The Adirondacks have changed since the time of George Washington Sears. Now a New York State Park, the land comes with rules and regulations. But we, as people, have fundamentally changed in our increasing dependence on more and more advanced technology. This is not an indictment of modern society. Man has always craved, even depended on, better and better methods for producing food, shelter, and simply surviving.

kevlar canoe, ready to row. (Y. Friedman 2015)

kevlar canoe, ready to row. (Y. Friedman 2015)
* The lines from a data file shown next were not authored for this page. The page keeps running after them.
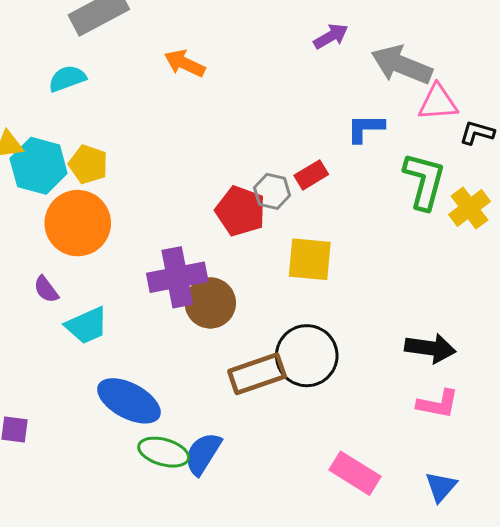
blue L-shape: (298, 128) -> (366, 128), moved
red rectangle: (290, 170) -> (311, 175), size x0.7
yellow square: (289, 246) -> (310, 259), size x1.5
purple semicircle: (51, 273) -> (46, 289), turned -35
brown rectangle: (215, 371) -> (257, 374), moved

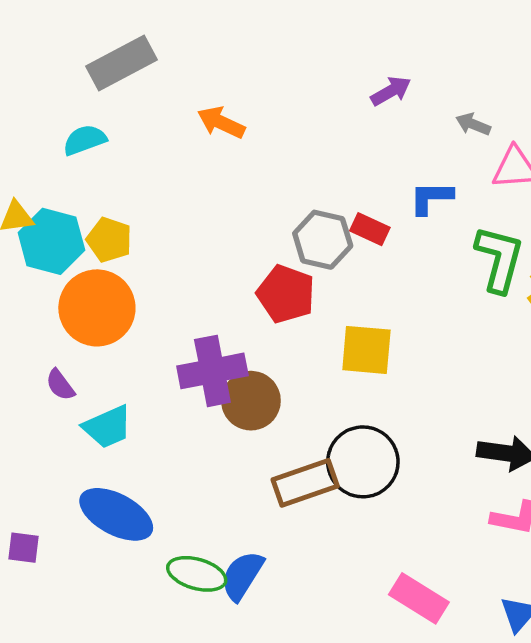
gray arrow: (402, 65) -> (473, 124), size x0.5
red rectangle: (311, 175) -> (370, 229), moved, turned 56
gray hexagon: (272, 191) -> (323, 240), moved, size x1.4
blue ellipse: (129, 401) -> (116, 514), moved

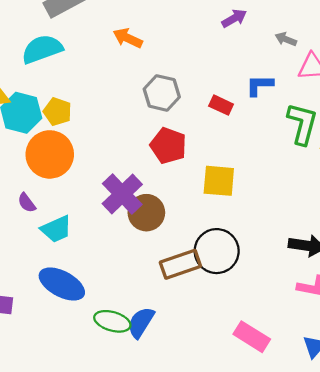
cyan semicircle: (85, 140) -> (42, 49), size x1.5
gray hexagon: (323, 240) -> (162, 93), moved
purple cross: (212, 371) -> (122, 194), turned -33

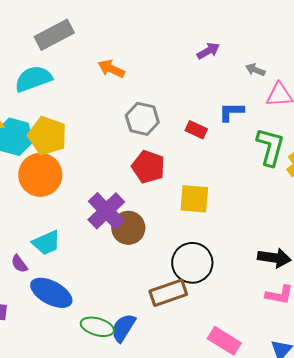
yellow pentagon: (57, 112) -> (47, 136), size x1.5
purple semicircle: (27, 203) -> (19, 264), moved
brown rectangle: (180, 264) -> (168, 293), moved

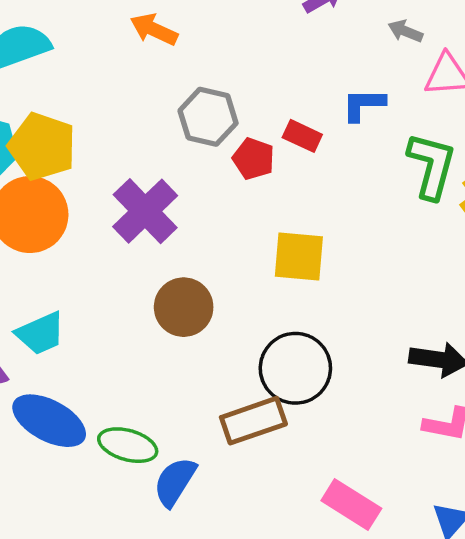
red pentagon: (148, 167) -> (253, 159), moved, size x0.7
purple cross: (106, 211) -> (145, 211), moved
green ellipse: (97, 327) -> (128, 445), moved

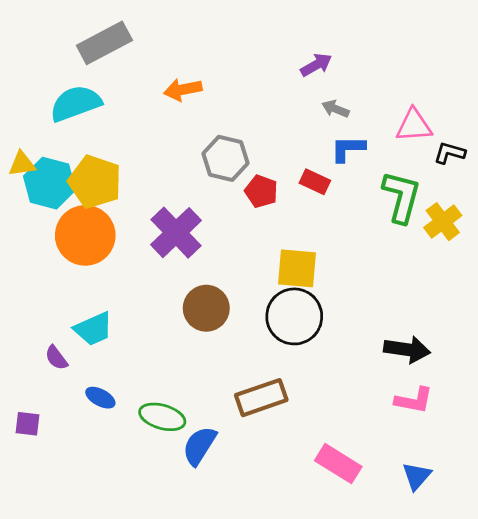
orange arrow: (154, 29) -> (183, 90), turned -36
gray arrow: (405, 31) -> (335, 109), moved
red rectangle: (302, 136) -> (315, 182), moved
black circle: (295, 368) -> (294, 316), moved
blue ellipse: (49, 421) -> (100, 398), size x0.5

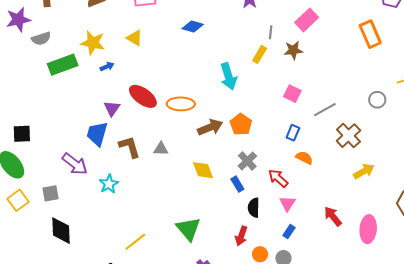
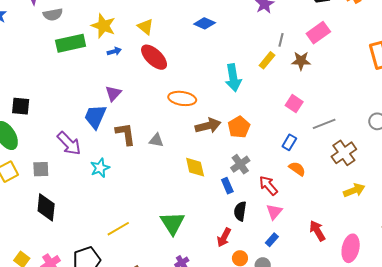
red ellipse: (143, 96) -> (154, 57), moved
I do not think that one has to have experienced the measles to appreciate the measles vaccine, or, develop frostbite to appreciate warm winter socks and gloves. And having been cold and wet, I can tick that wilderness experience off of my list. Yet, on the whole, I would still argue that when we enter the wilderness but temper our backcountry privations with the tools of modernity, we risk losing something intangible and irreplaceable. Our experience begins to approach a virtual experience. The food is the same, the shelter is clearly a modern machination even if we sleep in a sleeping bag on the ground, and even our mode of transportation feels high tech, sitting in an ultra light weight canoe made of space age plastic.

Zeroing in on an authentic and satisfying nature experience that includes modern technologies is truly a balance. Our early hominin ancestors embraced new technologies at every opportunity even if it was only a better stone tool. The American Indians eventually embraced the rifle and the horse when they came into contact with these new tools. And we continue to upgrade from a pen and ink to a fountain pen to a ball point pen to a typewriter to a word processor to a desk top computer to a lap top to a smart phone. But isn’t part of the reason for diving back into nature to leave most of that, or at least some of those modern trappings, behind?
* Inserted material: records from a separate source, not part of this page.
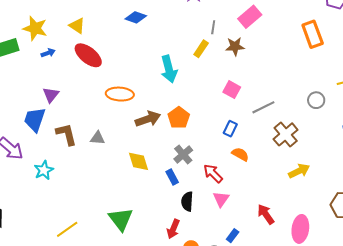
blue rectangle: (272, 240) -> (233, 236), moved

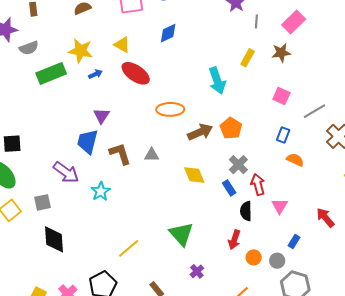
blue diamond: (136, 17) -> (168, 33), moved, turned -40
gray line: (213, 27) -> (256, 21), moved
red arrow: (213, 173) -> (258, 184), moved, turned 35

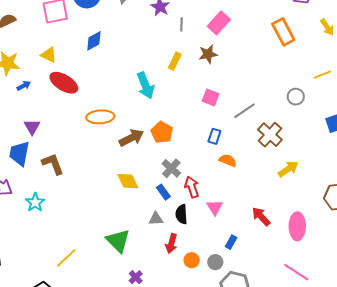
gray triangle: (152, 155) -> (156, 219), moved

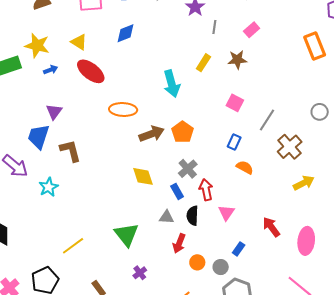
pink rectangle: (219, 23) -> (252, 30), size x0.7
gray line: (244, 111) -> (267, 120), turned -30

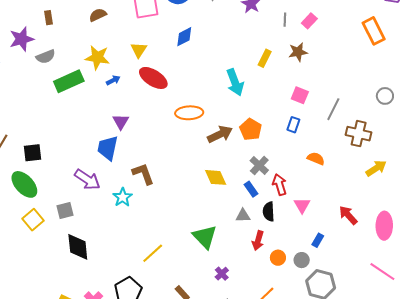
gray line: (214, 27) -> (285, 20), moved
yellow triangle: (79, 42) -> (139, 50), turned 36
blue rectangle: (234, 142) -> (293, 125), moved
brown cross: (290, 147) -> (359, 134), turned -30
brown L-shape: (70, 151) -> (143, 174), moved

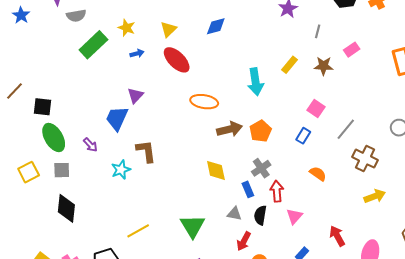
pink rectangle: (309, 21) -> (352, 50), moved
yellow star: (97, 57) -> (127, 28), size x0.7
green rectangle: (69, 81) -> (93, 45), turned -32
purple arrow: (87, 180) -> (90, 145), size x0.6
green ellipse: (24, 184) -> (54, 137), moved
Maybe yes, maybe no. Each person has her or his own reason for leaving their warm bed and 120 volt electrical outlets and stepping under the forest canopy of tall trees, big sky and a seemingly never ending ceiling of twinkling stars. But even then, when we gaze toward the celestial heavens, we have to wonder, are we looking at a timeless star’s ancient light, or is that sparkling star just the orbiting international space station reflecting the light of the sun.